Punjab-Haryana High Court
Gurjant Singh And Ors. vs Surjit Singh And Ors. on 18 December, 2003
Equivalent citations: AIR2004P&H257, (2004)138PLR469, AIR 2004 PUNJAB AND HARYANA 257, (2004) 3 PUN LR 469, (2004) 3 RECCIVR 93, (2004) 4 CIVLJ 786
Author: Satish Kumar Mittal
Bench: Satish Kumar Mittal
JUDGMENT Satish Kumar Mittal, J.
1. This Regular Second Appeal has been filed by the plaintiffs against the judgment and decree passed by both the Courts-below vide which their suit for permanent injunction restraining the defendants from dispossessing them or interfering in their possession in respect of the land in dispute, has been dismissed.
2. Briefly stated, the facts of the case are that one Gujjar Singh was the owner of 300 bighas of land. He was having three sons and two daughters. In the year 1957, in a family settlement vide gift deed dated 9-11-1957, he gifted 250 bighas of land out of the aforesaid land to his sons and grandsons. Vide said gift deed. 1/3rd share of the gifted land was given to Surjit Singh (son), 1/3rd to Nachattar Singh (father of the plaintiffs) and 1/3rd to the grandsons Chand Singh and Mukand Singh son of Bhan Singh (predeceased son). On the basis of the aforesaid gift deed, a mutation bearing No. 238 dated 21-1-1958 (Ex. DD) was sanctioned in favour of the aforesaid persons regarding the land measuring 250 bighas, as per the share Indicated above. The remaining 50 bighas of land was kept by the aforesaid Gujjar Singh for his own use. In the year 1966, Gujjar Singh gifted 72 bighas 17 biswas of agricultural land to his four grandsons, namely, Gurjant Singh, Bhagwant Singh, Kaur Singh and Amrik Singh, sons of Nachattar Singh vide registered gift deed dated 17-10-1966 Ex. PA. All the aforesaid persons, who are plaintiffs in the present suit, were minor at the time of the aforesaid gift. However, the gift deed was signed by their father Nachattar Singh being natural guardian on their behalf. In the year 1973, the aforesaid Gujjar Singh expired. In 1978, when the defendants, who are the sons, daughters and grandsons of Gujjar Singh, tried to interfere into the possession of the aforesaid donees (sons of Nachattar Singh), they filed the suit for permanent injunction restraining the defendants from dispossessing the plaintiffs or interfering in any manner in their possession regarding the suit land which was gifted to them by their grandfather vide registered gift deed dated 17-10-1966 (Ex. PA).

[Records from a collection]
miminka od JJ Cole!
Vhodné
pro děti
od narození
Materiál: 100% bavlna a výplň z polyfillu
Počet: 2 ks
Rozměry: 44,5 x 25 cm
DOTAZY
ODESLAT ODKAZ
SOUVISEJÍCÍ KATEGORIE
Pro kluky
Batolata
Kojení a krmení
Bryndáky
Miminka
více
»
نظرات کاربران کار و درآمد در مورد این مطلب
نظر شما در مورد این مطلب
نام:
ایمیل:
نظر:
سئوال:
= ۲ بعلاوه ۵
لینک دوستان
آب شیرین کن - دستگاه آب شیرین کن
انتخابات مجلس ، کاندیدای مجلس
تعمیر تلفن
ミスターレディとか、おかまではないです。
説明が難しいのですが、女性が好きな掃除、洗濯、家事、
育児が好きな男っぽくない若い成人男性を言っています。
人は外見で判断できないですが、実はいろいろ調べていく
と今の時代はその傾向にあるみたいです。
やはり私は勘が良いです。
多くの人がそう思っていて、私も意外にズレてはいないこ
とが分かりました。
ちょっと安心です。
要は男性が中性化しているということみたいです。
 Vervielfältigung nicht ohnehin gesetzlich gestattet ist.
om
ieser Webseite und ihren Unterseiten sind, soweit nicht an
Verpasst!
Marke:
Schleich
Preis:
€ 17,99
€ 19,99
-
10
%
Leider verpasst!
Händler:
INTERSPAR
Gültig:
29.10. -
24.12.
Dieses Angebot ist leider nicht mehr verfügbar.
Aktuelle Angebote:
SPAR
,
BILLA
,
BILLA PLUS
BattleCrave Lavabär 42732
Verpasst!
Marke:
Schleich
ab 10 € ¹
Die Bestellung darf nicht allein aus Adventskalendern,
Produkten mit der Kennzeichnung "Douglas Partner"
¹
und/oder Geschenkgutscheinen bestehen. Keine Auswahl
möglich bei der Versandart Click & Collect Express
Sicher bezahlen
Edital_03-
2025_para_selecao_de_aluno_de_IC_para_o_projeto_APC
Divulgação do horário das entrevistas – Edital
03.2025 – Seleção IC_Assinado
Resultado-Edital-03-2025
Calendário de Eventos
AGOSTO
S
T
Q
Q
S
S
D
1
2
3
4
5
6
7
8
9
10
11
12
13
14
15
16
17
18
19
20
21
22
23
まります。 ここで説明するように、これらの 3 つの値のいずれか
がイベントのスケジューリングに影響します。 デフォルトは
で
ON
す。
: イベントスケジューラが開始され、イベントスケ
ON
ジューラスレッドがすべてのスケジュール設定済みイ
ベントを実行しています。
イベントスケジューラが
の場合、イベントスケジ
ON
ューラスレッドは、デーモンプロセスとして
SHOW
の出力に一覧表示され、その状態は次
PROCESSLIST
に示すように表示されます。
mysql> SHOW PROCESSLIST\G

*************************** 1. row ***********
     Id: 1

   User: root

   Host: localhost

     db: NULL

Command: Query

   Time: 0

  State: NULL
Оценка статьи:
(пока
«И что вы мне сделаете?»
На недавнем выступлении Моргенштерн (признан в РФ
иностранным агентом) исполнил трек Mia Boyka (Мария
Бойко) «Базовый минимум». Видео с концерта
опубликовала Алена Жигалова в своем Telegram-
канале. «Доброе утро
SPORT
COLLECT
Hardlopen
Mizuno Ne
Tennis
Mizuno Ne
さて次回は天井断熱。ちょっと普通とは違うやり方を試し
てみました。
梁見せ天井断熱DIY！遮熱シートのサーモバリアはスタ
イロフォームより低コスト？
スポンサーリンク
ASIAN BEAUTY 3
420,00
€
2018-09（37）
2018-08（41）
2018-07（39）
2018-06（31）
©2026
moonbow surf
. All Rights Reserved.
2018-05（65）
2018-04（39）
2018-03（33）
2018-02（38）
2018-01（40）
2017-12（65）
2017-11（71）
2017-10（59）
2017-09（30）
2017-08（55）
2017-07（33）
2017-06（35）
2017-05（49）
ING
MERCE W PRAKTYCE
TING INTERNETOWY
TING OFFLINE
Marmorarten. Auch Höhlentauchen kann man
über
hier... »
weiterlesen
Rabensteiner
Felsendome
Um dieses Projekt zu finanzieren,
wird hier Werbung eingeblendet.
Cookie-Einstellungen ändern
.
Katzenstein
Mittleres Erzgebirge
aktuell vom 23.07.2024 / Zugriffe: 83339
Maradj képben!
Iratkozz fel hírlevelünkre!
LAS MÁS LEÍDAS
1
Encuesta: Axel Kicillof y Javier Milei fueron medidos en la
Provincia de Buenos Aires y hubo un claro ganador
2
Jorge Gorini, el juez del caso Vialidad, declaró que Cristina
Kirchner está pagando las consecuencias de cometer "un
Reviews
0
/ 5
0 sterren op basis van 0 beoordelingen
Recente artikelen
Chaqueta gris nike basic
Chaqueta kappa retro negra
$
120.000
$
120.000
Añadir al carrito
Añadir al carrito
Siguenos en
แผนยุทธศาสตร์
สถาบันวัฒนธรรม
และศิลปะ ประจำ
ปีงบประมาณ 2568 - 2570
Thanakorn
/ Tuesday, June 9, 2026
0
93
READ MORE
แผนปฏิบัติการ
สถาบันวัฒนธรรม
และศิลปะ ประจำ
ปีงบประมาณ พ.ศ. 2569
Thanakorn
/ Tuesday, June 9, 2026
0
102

* Exercise set
A – Put the lines of the records, starting at the first line and ending at the line that contains "انتخابات مجلس ، کاندیدای مجلس", into a JSON list of strings with one string per line and blank lines left out.
B – Please write what comes next in the court judgment on the land gift dispute, following on from its last sentence.

* Answers by task
A –
[
  "miminka od JJ Cole!",
  "Vhodné",
  "pro děti",
  "od narození",
  "Materiál: 100% bavlna a výplň z polyfillu",
  "Počet: 2 ks",
  "Rozměry: 44,5 x 25 cm",
  "DOTAZY",
  "ODESLAT ODKAZ",
  "SOUVISEJÍCÍ KATEGORIE",
  "Pro kluky",
  "Batolata",
  "Kojení a krmení",
  "Bryndáky",
  "Miminka",
  "více",
  "»",
  "نظرات کاربران کار و درآمد در مورد این مطلب",
  "نظر شما در مورد این مطلب",
  "نام:",
  "ایمیل:",
  "نظر:",
  "سئوال:",
  "= ۲ بعلاوه ۵",
  "لینک دوستان",
  "آب شیرین کن - دستگاه آب شیرین کن",
  "انتخابات مجلس ، کاندیدای مجلس"
]

B –
3. Only defendant Nos. 1, 3 and 6 contested the aforesaid suit. They admitted the inter se relationship of the plaintiffs and defendant with Gujjar Singh and his death in the year 1973. They also admitted the gift deed dated 9-11-1957 made by Gujjar Singh in favour of Surjit Singh. Nahattar Singh and the grandsons of Bhan Singh regarding 250 bighas of land. However, the gift made by Gujjar Singh in favour of the plaintiffs, on the basis of which the suit was filed, it was pleaded that the same was the result of fraud and undue influence exercised by Nachattar Singh over Gujjar Singh because the former was an old and feeble man and was under their influence for more than ten years before his death. It was pleaded that the alleged gift was never, accepted by the plaintiffs or by anyone on their behalf. Further, they were not in possession of the land in question and the same remained in possession of Gujjar Singh till his death. It was further pleaded that Gujjar Singh was not competent to gift the land in question which was a coparcenary property. On the pleadings of the parties, the following issues were framed by the trial Court :--
1. Whether Gujjar Singh made a valid gift deed dated 17-10-66 in favour of the plaintiff ? OPP
2. Whether the property in dispute was a coparcenary property. If so its effect ? OPD.
3. Whether the plaintiffs are entitled to the Injunction prayed for ? OPP
4. Relief.
4. On issue No. 1, firstly, it was held that out of 300 bighas of land, Gujjar Singh made the registered gift deed regarding 250 bighas of land in favour of his two sons and two grandsons of one of the predeceased son and he kept with him only 50 bighas of land for his own use to maintain himself. When he made the gift in question on 17-10-1966, he was not having in his possession 72 bighas 17 biswas of land which he had gifted by the impugned gift deed. Therefore, he was not competent to gift away the land in question measuring 72 bighas 17 biswas. Secondly, it was held that when the gift in question was made on 17-19-1966, the plaintiffs were minors and the said gift was not accepted by anyone nor the acceptance of the said gift has been proved on record on behalf of the minors either by Gurnam Kaur (PW. 1), who appeared as a natural guardian of the plaintiffs, or by Nachattar Singh (DW. 1), the father of the plaintiffs. Therefore, it was held that the gift deed dated 17-10-1966 was invalid.
5. On issue No. 2, it was held that though the 50% land in the hand of Gujjar Singh i.e. 300 bighas was ancestral property being inherited from his father and the remaining 50% property was non-ancestral, as the same was inherited by him from one Satoni, widow of Atra. However, on the basis of the admission made by the plaintiffs, Gurjant Singh in his cross-examination, this entire property in the hand of Gujjar Singh was held to be ancestral.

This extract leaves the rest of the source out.